夫にだけ暴力や暴言を止められず、キレ散らかした後は自己嫌悪。自分と向き合い負のループから抜け出すまで【書評】
アンガーマネジメント、という言葉がある。自分の中に湧き上がる怒りをコントロールして、円滑な生活や人間関係を手に入れよう、という話だが、人によっては「そんな簡単にできれば誰も苦労はしない!」と、さらにそれで余計なムカムカを溜め込んでしまう人もいるのではないだろうか。 【漫画】本編を読む
そんなアンガーマネジメントの方法のひとつとして有名なのが、「怒りのピークである6秒間をやり過ごす」という6秒ルールである。しかし怒りで頭に血がのぼっている時に、そんな冷静な方法を思い出せるはずもなく。半ば反射で大声や、手・足などの暴力が出る。物を投げる。そんな乱暴な行動の後に、自分の荒っぽさを後悔する…。自分でもどうしようもない「怒り」を抱えがちな人にぜひ触れて欲しいのが、『キレる私をやめたい ~夫をグーで殴る妻をやめるまで~』(田房永子/竹書房)だ。
本コミックエッセイの著者の悩みは、自分の夫へ過剰なまでの「怒り」をぶつけてしまうことである。 普段はどちらかといえば温厚で、荒っぽいことも好きではない性格。しかし時々夫に対して無性に腹が立つと、手に負えない獣が暴れるように夫に対して怒りをぶつけてしまう。 暴言や大声、泣き喚く。物に当たる。自暴自棄になって家から飛び出す。相手に暴力をふるう。いわゆるDVと呼ばれる行為は男性から女性に向けてのものが話題にのぼることが多い。しかし、本書のように女性から男性へ向けた暴力行為も、立派なDVのケースのひとつである。

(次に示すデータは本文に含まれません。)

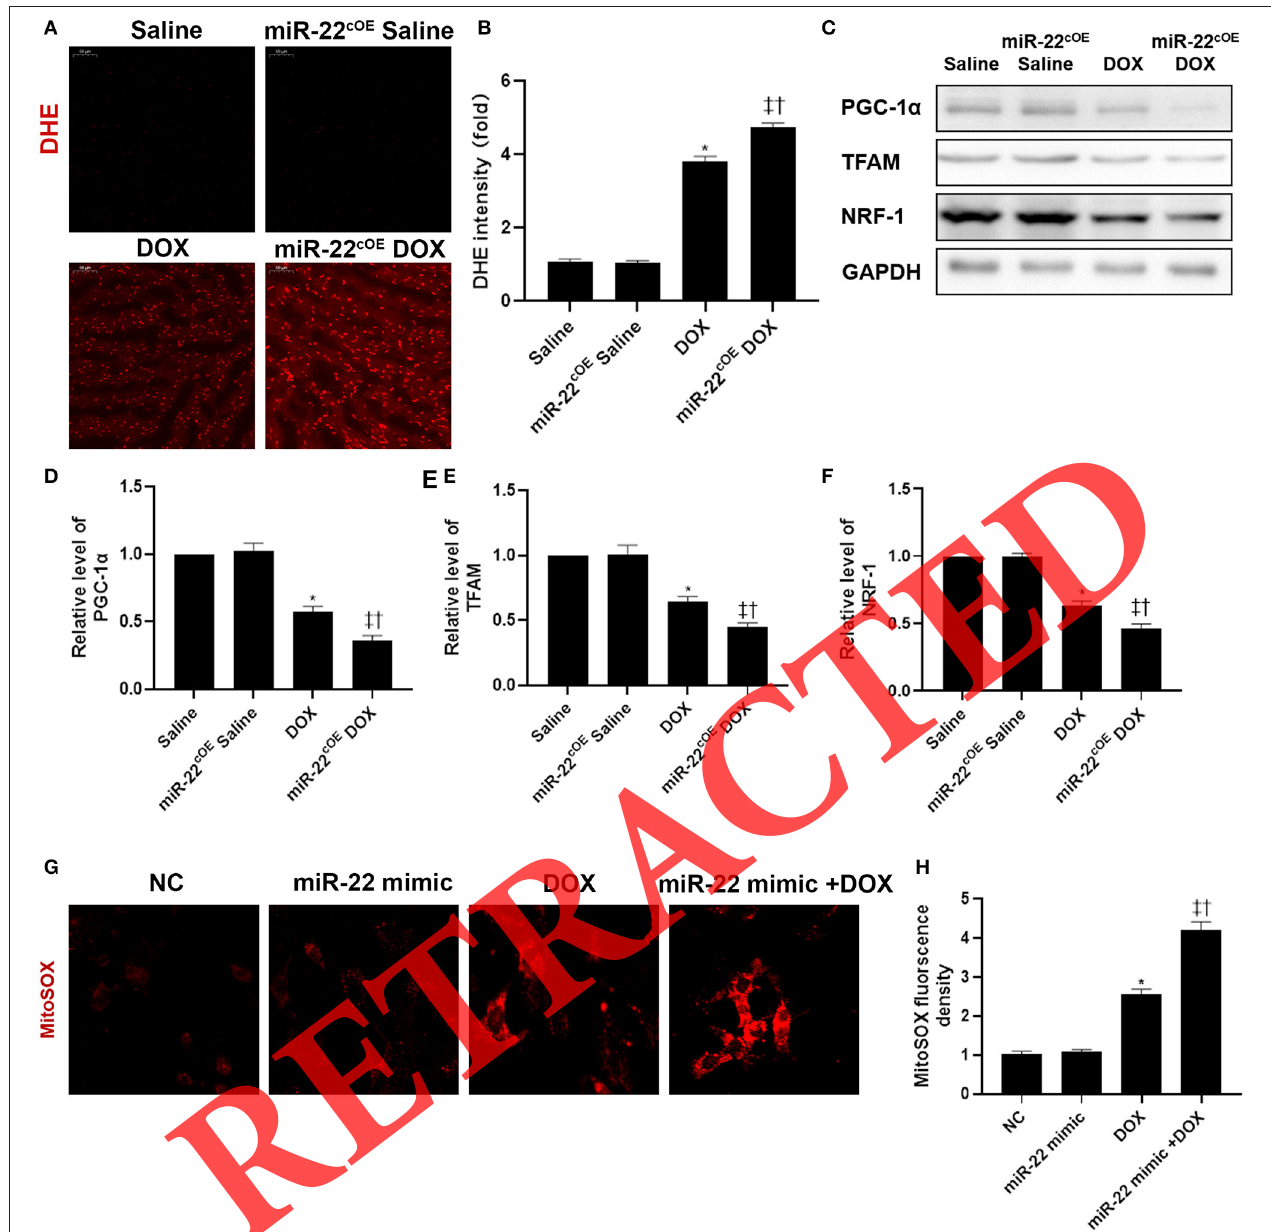
FIGURE 5 | Overexpressing miR-22 aggravates mitochondrial dysfunction in DOXIC. (A,B) Representative images of DHE staining, (C) Representative images of blots, (D) Relative PGC-1 α protein level ratio, (E) Relative TFAM protein level ratio, (F) Relative NRF-1 protein level ratio, Data were expressed as mean ± SEM. * P < 0.05 vs. saline group, ‡ P < 0.05 vs. DOX group, † P < 0.05 vs. miR-22 cKO group. (G,H) Representative images of mitochondrial ROS in neonatal mice cardiomyocytes, Scale bars = 50 µ m. * P < 0.05 vs. NC group, ‡ P < 0.05 vs. NC + DOX group, † P < 0.05 vs. miR-22 mimic group. All the experiments were repeated three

とはいえ著者自身も、怒りでわけがわからなくなる自分に対して「嫌だ」「こんなふるまいを止めたい」とも思っている。思ってはいるがそう簡単に自分の挙動は止められず、「どうしてこうなってしまうのか」と悪循環の思考サイクルに囚われる日々。 著者も触れているように、いわゆる女性の暴力的ヒステリーを理論や体系立てて改善・治療するためのノウハウは、これだけ情報が溢れている今でも非常に少ない。 ヒステリックな己の一面を治そうと様々なことに挑戦する中、出会ったのが「ゲシュタルトセラピー」だった。「ゲシュタルトセラピー」を通して、己を客観視する方法を知っていく。過去の母親との関係から、自身のキレやすい一面に気づいた著者。昔の母親とのやりとりを一人二役でこなすことで、これまで上手に自覚できていなかった自分の心に気づき、衝動的な怒りを少しずつコントロールする術を手に入れるのである。